To watch students who are confined to wheelchairs soar across a stage was powerful.

So said Sandy Doebert, president of Little Mountain Community Theatre in Lemont, former superintendent of Lemont High School District 210 and co-coordinator of Super Hero Camp, a one-week program for students with disabilities that provides them five magical days.

“A lot of parents really saw their kids blossom in that environment and have a lot of enjoyment,” said Joe Knutte of Homer Glen.

Knutte’s son, Thomas Knutte, 13, who has Down syndrome, attended Super Hero Camp last year, the first year camp was offered, as Iron Man, and then again this year as Thor.

Thomas thoroughly enjoyed camp, Knutte said.

“He’d come home and talk about his day,” Knutte said.

Knutte also is a board member at Little Mountain Community Theatre, mostly because of its commitment to being one of the partners for the Super Hero Camp, held at the Performing Arts Center at Lemont High School.

“I wanted to reach out to a community of people not exposed to something like that,” Knutte said.

At Super Hero Camp, the 25 campers participated in different workshops and stations, Doebert said. Sketch artists drew each camper’s superhero concept. Make-up artists transformed the campers.

They learned combat techniques – how to fight with lightsabers like a Jedi Knight – from stage combat artists. They watched the antics of real stuntmen from Midwest Stunts. They recorded a music video, Doebert said.

Representatives from Lemont Police Department and Lemont Fire Protection District visited camp, talked about their roles as real superheroes and shared ways the campers could be heroes in their daily lives, Doebert said.

Finally, with the help of Hall Associates Flying Effects, the campers “flew.”

“The students were visibly impacted,” Doebert said. “This wasn’t their regular lives.”

Doebert said the discussions about offering a Super Hero Camp began when she and Heather Hutchison, who partnered with Doebert, first laid the foundation for a community theater.

In college, before Doebert studied education, she was a musical theater major and wanted to return to the stage in some way when she retired, but in a way that would engage people of all abilities.

So she reached out to Hutchison, who has a son with autism and knew the importance of involving special needs youth in the arts.

Hutchison also had previously been hired to direct three musical theater productions at Lemont High School, including “Peter Pan,” Doebert added, and had brought in Hall Associates Flying Effects to assist with flight scenes.

In addition, Doebert said, Hutchison is the director of programming at Artful IMPACT!, a nonprofit organization that offers creative experiences for people of all ages and abilities in the Chicago area, and had the experience and artistic contacts to make a Super Hero camp a reality.

“She’s an amazing individual,” Doebert said of Hutchison. “She’s the genius behind [Super Hero Camp] and has the energy to make it happen.”

In the midst of the excitement of becoming superheroes, and improving confidence and body control, Super Hero Camp grounds the campers in one very important and universal skill.

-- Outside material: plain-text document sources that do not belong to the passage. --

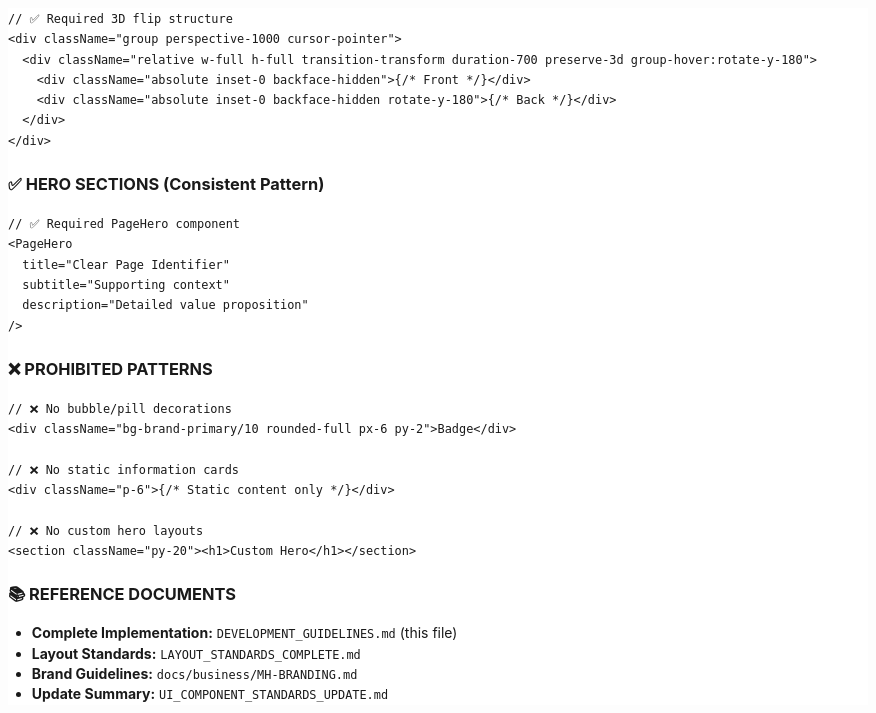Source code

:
 ```tsx
// ✅ Required 3D flip structure
<div className="group perspective-1000 cursor-pointer">
  <div className="relative w-full h-full transition-transform duration-700 preserve-3d group-hover:rotate-y-180">
    <div className="absolute inset-0 backface-hidden">{/* Front */}</div>
    <div className="absolute inset-0 backface-hidden rotate-y-180">{/* Back */}</div>
  </div>
</div>
```

### **✅ HERO SECTIONS** (Consistent Pattern)

```tsx
// ✅ Required PageHero component
<PageHero
  title="Clear Page Identifier"
  subtitle="Supporting context"
  description="Detailed value proposition"
/>
```

### **❌ PROHIBITED PATTERNS**

```tsx
// ❌ No bubble/pill decorations
<div className="bg-brand-primary/10 rounded-full px-6 py-2">Badge</div>

// ❌ No static information cards
<div className="p-6">{/* Static content only */}</div>

// ❌ No custom hero layouts
<section className="py-20"><h1>Custom Hero</h1></section>
```

### **📚 REFERENCE DOCUMENTS**

- **Complete Implementation:** `DEVELOPMENT_GUIDELINES.md` (this file)
- **Layout Standards:** `LAYOUT_STANDARDS_COMPLETE.md`
- **Brand Guidelines:** `docs/business/MH-BRANDING.md`
- **Update Summary:** `UI_COMPONENT_STANDARDS_UPDATE.md`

“Socialization is one of the major focuses,” Doebert said. “On the first day, students come in overwhelmed. There’s a lot of people and they feel a little bit intimidated. By the second day, they’ve made new friends and by the fifth day, they’re crying because camp is over.”

To facilitate socialization, Ellie Schober of Downers Grove coordinated the volunteers, including those that led groups of students to the various Super Hero stations or worked one-on-one with students that required more attention.

“[The volunteers] got to be their friend and buddy along the way,” Schober said.

Another volunteer, Nancy Sullivan of Lemont, a mental health nurse, remained on-site in case any of the campers needed medical assistance. One older girl needed to be fed and toileted, which Sullivan also provided for her. Sullivan plans to volunteer again.

“It was one of the best things I ever did,” Sullivan said.

Sullivan said she felt good about giving parents a three-hour break each day and for playing a part in an unforgettable experience for the campers.

“They were so engaged and made friends,” Sullivan said, “just like any kid that goes away to camp.”